Deep-processed coffee products hold huge export potential, growing well in markets like China, Dubai, South Korea, and Australia. His firm constantly lacks stock to sell.

“To satisfy all customers’ orders, we have to expand the production scale by five times. However, our investment capital is limited and our savings are modest, while we cannot access preferential loans despite a lot of attempts,” he said.

“As a result, we cannot grow and we have to refuse a lot of big orders,” he said.

In 2016, BHL Son La JSC borrowed from VietinBank Son La to build and run a cassava starch plant with a 200-ton/day capacity in Mai Son IZ in Son La. In 2018, the enterprise upped the production capacity to 300 tons per day.

BHL Son La now ranks among Vietnam’s top cassava starch processors with its Conbotot brand.

Chu Thi Kim Oanh, chair of BHL Son La Agricultural Processing JSC, said her business sets up big goals for 2025, including developing material growing areas by connecting with co-ops, farmers and partners, boosting modern processing tech, and expanding export markets.

“We hope banks keep offering preferential credit for agro-processing firms, support trade finance channels for global markets, and guide us with flexible financial solutions,” Oanh urged.

Also in Son La, Viet Dung Energy JSC, has been cooperating with Agribank Son La for the over 20 years to develop energy projects in and out of the province. It has signed a credit limit contract worth VND300 billion for Suoi Do hydropower project.
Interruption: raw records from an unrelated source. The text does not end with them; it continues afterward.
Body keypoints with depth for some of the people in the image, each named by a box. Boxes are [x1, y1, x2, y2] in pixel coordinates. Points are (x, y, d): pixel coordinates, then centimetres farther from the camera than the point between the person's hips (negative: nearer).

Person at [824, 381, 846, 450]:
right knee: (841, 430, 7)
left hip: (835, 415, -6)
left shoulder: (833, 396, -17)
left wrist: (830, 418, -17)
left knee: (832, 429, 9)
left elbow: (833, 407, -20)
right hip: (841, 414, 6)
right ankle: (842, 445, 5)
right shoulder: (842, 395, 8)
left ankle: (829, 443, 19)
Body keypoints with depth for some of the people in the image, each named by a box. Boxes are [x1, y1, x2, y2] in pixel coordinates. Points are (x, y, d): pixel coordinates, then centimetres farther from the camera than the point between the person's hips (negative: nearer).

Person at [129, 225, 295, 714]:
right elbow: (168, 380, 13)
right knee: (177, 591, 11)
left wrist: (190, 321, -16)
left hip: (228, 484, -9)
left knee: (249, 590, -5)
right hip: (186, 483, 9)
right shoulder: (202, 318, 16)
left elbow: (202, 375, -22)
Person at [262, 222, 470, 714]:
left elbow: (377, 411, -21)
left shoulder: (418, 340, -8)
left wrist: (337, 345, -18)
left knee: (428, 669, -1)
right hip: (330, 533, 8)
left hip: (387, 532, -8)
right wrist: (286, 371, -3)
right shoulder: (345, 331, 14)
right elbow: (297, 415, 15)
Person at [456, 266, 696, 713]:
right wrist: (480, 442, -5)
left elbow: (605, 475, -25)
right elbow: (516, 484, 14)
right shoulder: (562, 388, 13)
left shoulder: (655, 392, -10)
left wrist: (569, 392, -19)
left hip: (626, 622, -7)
It is now implementing the 15MW Chieng Muon hydropower project with a VND296 billion loan.

With preferential loans from VietinBank Lai Chau, Tan Uyen Tea Company in Lai Chau  province in 2024 built a processing plant, upgraded tech, and boosted working capital, thus creating over 50 jobs and buying tea from over 100 households across 400+ hectares.

“Thanks to this, we grow yearly with revenue and profits always beating the prior year,” chair Do Viet Trung said.
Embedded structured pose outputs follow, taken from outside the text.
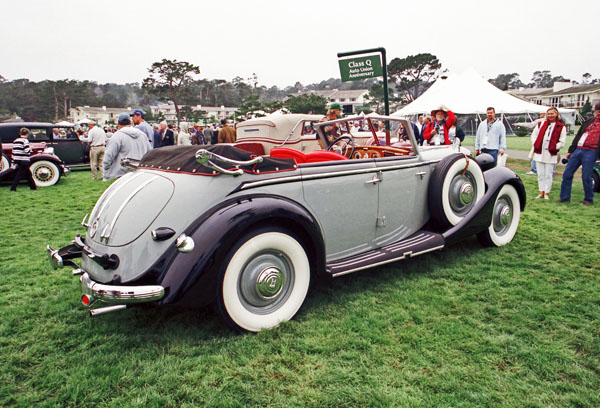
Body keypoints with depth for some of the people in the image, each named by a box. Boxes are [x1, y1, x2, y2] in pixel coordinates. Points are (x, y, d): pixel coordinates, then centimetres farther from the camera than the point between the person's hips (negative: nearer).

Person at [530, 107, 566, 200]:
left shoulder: (561, 127, 1)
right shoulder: (541, 124, 10)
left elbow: (562, 141, 0)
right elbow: (534, 135, 13)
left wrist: (554, 148, -10)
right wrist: (536, 145, 2)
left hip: (551, 154, -3)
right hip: (539, 153, 3)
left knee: (548, 175, 2)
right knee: (540, 174, 7)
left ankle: (546, 193, 11)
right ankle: (541, 192, 17)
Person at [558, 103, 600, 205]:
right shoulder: (588, 122, 19)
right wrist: (571, 150, 14)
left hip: (590, 152, -5)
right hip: (578, 150, 6)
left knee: (586, 177, -5)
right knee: (567, 174, 3)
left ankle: (589, 199, 11)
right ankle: (564, 197, 12)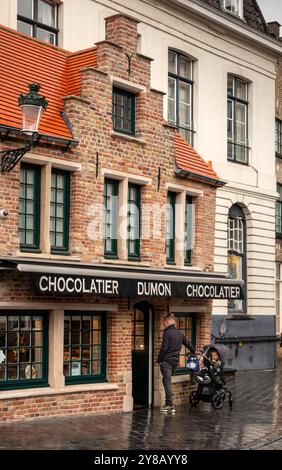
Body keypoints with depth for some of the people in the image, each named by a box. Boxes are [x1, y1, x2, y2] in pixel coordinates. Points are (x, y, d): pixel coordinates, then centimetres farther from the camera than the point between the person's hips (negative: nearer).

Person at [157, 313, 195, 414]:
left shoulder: (167, 333, -11)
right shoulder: (180, 333, 12)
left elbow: (164, 348, -15)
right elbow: (188, 343, 24)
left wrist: (159, 360, -8)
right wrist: (193, 352, 41)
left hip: (166, 361, -7)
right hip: (175, 361, 8)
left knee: (167, 381, -6)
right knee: (167, 381, 16)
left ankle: (170, 405, -10)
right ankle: (168, 403, 16)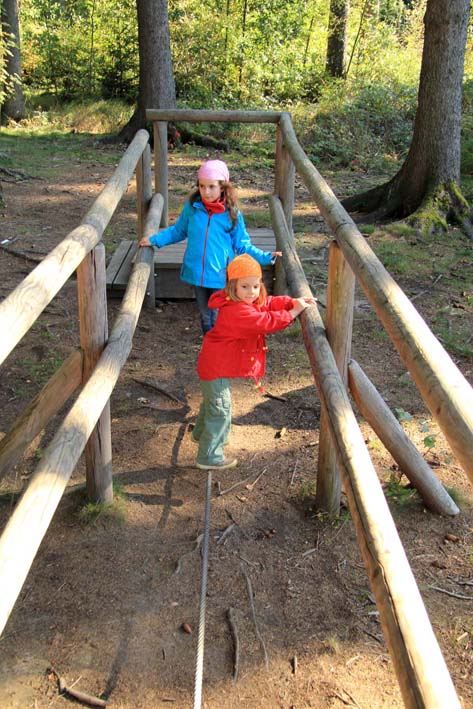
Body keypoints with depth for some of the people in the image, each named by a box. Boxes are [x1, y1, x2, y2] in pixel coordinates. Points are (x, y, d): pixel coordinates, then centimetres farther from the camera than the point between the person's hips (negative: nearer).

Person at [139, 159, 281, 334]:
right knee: (205, 316, 16)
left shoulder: (232, 213, -7)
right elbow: (178, 231, 14)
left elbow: (242, 245, 1)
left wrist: (265, 257, -8)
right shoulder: (192, 207, -3)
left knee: (218, 318, 3)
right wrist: (154, 239, 9)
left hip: (220, 275, -2)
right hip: (197, 272, 3)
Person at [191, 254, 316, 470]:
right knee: (220, 409, -3)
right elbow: (267, 322, -33)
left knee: (212, 400, 30)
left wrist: (293, 302, -9)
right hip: (216, 368, -11)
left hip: (215, 364, 11)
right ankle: (209, 457, 8)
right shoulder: (237, 311, -31)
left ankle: (200, 433, 54)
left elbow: (270, 302, 6)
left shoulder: (251, 302, 1)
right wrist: (294, 312, -27)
Flexible lending scheme needed

Bui Anh Tuan, chair of No6 Trade and Construction in Dien Bien, said enterprises in different business fields need loans with varying terms and purposes, requiring flexible lending and specific subsidized rates.

Industry and energy, for instance, need mid-to-long-term loans with low rates for infrastructure and tech investments to ensure sustainable development.

In trade, dining, and services, flexible credit and working capital are key to expanding systems, improving service quality, and meeting rising demand.

For construction and infrastructure, project cash flow reliance demands adaptable loans tied to payment schedules, ensuring progress and capital efficiency.

Tuan urged commercial banks to simplify procedures and cut appraisal times, especially for firms with solid credit histories, and further lower lending rates as businesses are recovering after the pandemic.

Given many co-ops and SMEs struggle with collateral for bank loans, Nguyen Ngoc Son, chair of Quynh Ngoc JSC and Son La Business Association, proposed that banks provide loans with mortgage, which are assets to take shape in the future.

He also urged the State Bank of Vietnam (SBV) to allow credit institutions to adjust the required businesses’ self-financed capital ratio for projects to 15 percent (from 30 percent), raising bank loans to 85 percent.

Pham Chi Quang, head of SBV’s Monetary Policy Department, said credit is largely based on agreements between institutions and clients.

On interest rates - a big business concern - Quang noted a 2.3 percent yearly drop in lending rates from 2023-2024, with a 0.6 percent dip in the first three months.

“The banking sector will follow the Prime Minister’s instructions, stabilizing deposit and lending rates, aiding the economy, and creating favorable conditions for credit institutions to cut loan rates further,” Quang stressed.